The Federal TVET Institute has assisted in the research for the Plan in many thematic areas including assessing the current levels of fibre optic connectivity, according to Haftom Gebreegziaber, deputy director-general of the Institute.
"After the assessment," he said, "we've recommended what requirements need to be fulfilled to realise this Plan."
Five individuals from the Institute participated in the assessment, representing technical and leadership positions.
Another thematic study the Institute took part in was updating the digital skills programmes to fit the changing landscape of the industry, according to Haftom.

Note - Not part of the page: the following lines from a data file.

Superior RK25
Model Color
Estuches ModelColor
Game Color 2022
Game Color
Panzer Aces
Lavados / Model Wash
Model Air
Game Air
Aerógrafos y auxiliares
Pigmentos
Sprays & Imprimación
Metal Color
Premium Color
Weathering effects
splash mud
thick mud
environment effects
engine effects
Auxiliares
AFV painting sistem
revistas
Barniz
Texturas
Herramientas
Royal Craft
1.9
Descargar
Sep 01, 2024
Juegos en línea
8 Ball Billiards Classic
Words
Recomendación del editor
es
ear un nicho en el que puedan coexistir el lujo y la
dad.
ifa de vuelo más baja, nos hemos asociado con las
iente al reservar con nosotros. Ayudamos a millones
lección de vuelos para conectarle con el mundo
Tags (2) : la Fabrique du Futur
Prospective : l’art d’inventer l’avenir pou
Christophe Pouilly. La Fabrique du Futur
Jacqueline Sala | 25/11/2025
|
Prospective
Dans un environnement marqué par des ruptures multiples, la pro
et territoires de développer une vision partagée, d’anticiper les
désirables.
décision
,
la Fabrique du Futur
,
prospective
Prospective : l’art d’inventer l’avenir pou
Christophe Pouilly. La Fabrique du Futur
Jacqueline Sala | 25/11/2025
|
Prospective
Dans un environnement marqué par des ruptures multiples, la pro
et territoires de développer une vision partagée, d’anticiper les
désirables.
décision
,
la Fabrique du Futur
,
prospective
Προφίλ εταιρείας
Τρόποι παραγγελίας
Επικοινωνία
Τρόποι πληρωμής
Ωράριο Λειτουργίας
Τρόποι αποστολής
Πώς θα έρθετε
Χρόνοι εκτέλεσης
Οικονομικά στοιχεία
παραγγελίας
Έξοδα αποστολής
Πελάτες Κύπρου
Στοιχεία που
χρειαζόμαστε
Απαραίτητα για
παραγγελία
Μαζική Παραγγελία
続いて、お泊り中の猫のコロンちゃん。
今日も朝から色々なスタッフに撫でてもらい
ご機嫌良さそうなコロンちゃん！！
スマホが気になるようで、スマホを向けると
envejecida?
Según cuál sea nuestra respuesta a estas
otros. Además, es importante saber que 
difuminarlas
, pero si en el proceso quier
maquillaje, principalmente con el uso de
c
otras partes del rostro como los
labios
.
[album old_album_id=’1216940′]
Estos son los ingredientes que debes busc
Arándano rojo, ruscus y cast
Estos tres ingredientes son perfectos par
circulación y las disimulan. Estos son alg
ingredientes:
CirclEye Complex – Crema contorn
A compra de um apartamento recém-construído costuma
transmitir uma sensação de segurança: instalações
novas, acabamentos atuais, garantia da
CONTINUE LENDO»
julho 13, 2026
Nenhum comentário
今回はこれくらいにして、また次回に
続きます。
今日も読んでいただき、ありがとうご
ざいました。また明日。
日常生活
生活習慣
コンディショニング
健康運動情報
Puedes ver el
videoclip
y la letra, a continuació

The final component of the Plan focuses on capacity-building on digital resource management for over 40,000 staff members of the Ministry, higher education and TVET institutes. Challenges anticipated in the rollout are budgetary restrictions, lack of well-coordinated links between different sectors, and the limitation placed on proceedings by the Novel Coronavirus (COVID-19) pandemic.
The Plan should be able to provide support for an equitable reach, according to Tirussew Tefera (PhD), team leader at the Ethiopian Education & Training Roadmap Project.
"There is a huge gap between students coming from private and public institutions as well as between those in rural and urban areas," he said. "ICT infrastructure is also varied from one institution to another, so it needs to be inclusive."
The focus should also be given to teachers, who are the main actors in this Plan, according to Tirussew.
"It needs to have motivated and dedicated teachers and management to realise its goals," he said. "Incorporating this at initial levels of education like primary schools should be considered in the future."